Thanks to Jonathan Zdziarski for the above detailed explanation.
|What can you do to practice good security?
||Keeping your servers, sites and computer system secure is a comprehensive topic and is a book not a paragraph. However, below are some pointers that will serve you well:
This information above just barely scratches the surface but you may now be more aware than 15 minutes ago. It is your duty to protect yourself and your customers. While infallible security may be a pipe dream, making things difficult for the bad hackers to compromise your computers, sites and servers is highly recommended. Most hackers will move on to an easier victim and unfortunately there are millions of them out there. Too many people simply don't take security seriously until they are forced to, because they've had their indentity cloned, their PayPal account broken in to or all the private data on their servers compromised. Take the time to start practicing good security habits and stay informed and aware of security at all times.
- Use secure passwords for your servers, sites and personal/corporate computers. We at Net Locations never cease to be amazed at the weak passwords far too many users employ. A good password should be at least 12 characters and must be one that can't be guessed and should be very difficult for hackers to scan. Think of a password as the key to your house, once someone else has it, your house is now their's as well. A good password might look like this - R$y2T!Wt@-08*.
- The number one way hackers get into a site or server is through a compromised password. It may be impossible to make any password hacker proof, but it is possible to make it very difficult to crack. The longer it takes for a hacker to compromise your password, the more likely he is to move on and look for another victim.
- No matter how diffcult your password might be for a hacker to crack, it's irrelevant if your computer is not properly secured. So if you're going to store passwords on your PC make sure they are encrypted. There are plenty of free encryption software packages that will do the job. This is not a bad idea for any other sensitive documentation you might be storing on your computer.
- Use security software like AVG or Vipre to protect you against malware, trojans, worms, viruses, phishing scams, bad Websites and the like. In addition make sure that you keep defintions updated and the software itself as well. Use a password to access your computer.

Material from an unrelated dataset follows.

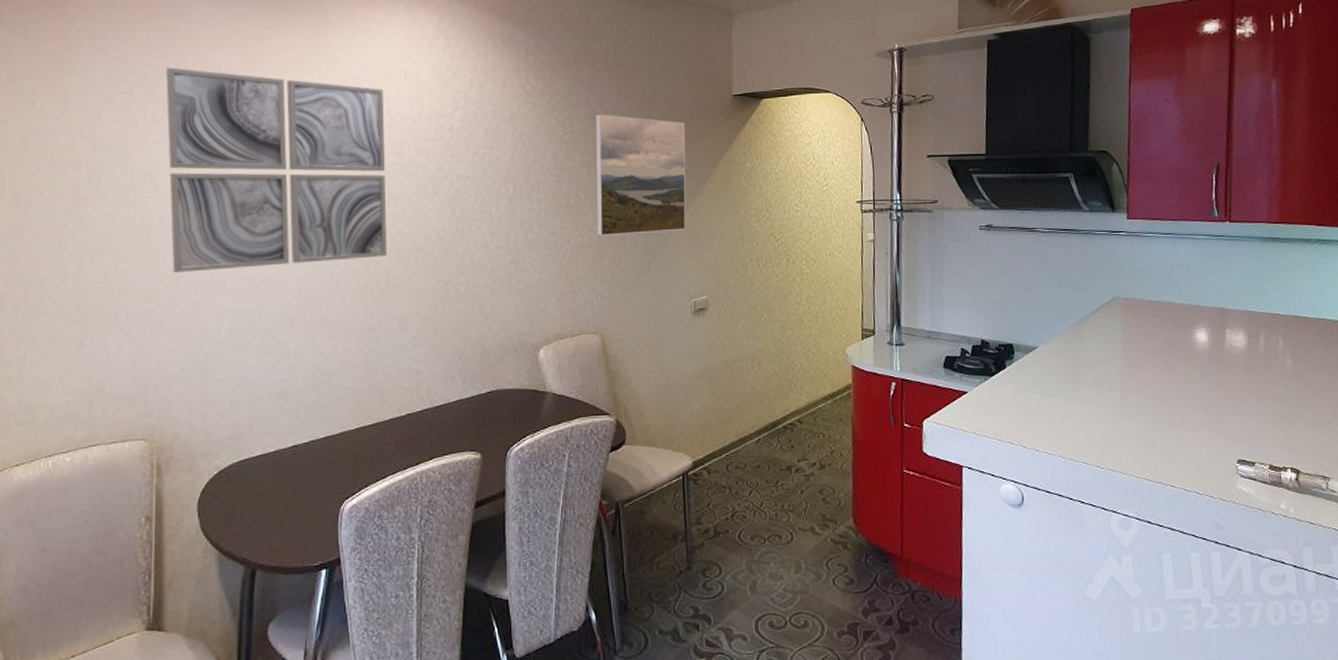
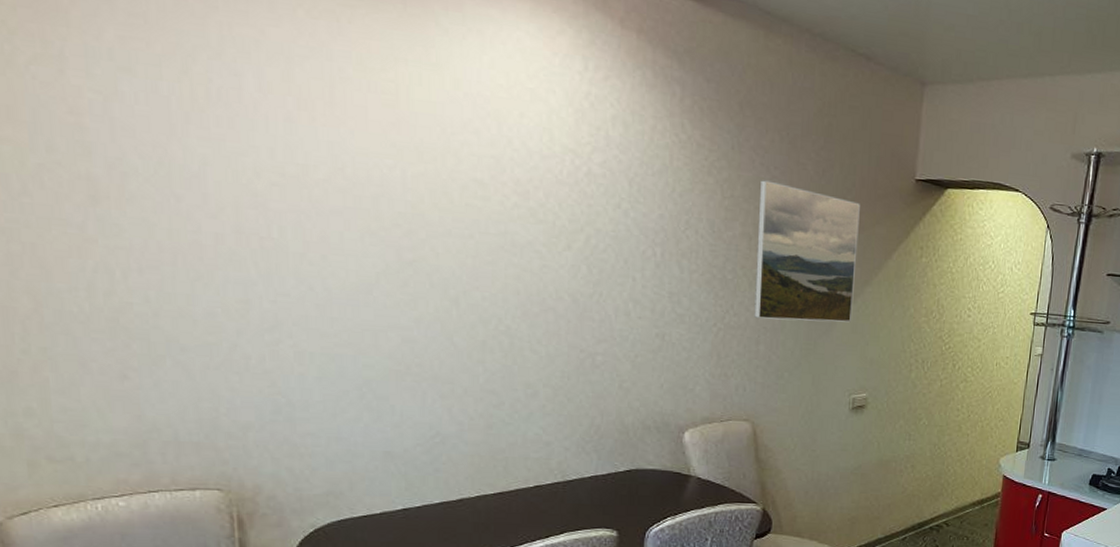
wall art: present [166,67,388,273] -> none [206,37,511,314]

- Always use safe email practices. Don't open attachments from anyone and that includes your best friend, unless you were expecting it and know the file name and sender. Don't click on links from spammers or other emails such as phishing scams. Visiting rogue Websites is one of the premier ways that hackers compromise your computer and attach it to a Bot Network.
- Flaws in Web-based software is another security risk that hackers love to exploit. Often applications are written by teams of coders and assembled later; there exists a very strong possibility that somewhere in this process somebody made an error and left a major security hole in the software. Hackers can exploit this type of software and gain access to the data behind it or even upload malware to the Website. Before putting any application software into use be sure to have it tested for security flaws and patched immediately; also keep all such software patched and up to date.
- If you are using your own servers (cloud, dedicated, VDS and the like), be sure to have it or them properly secured by professional security experts.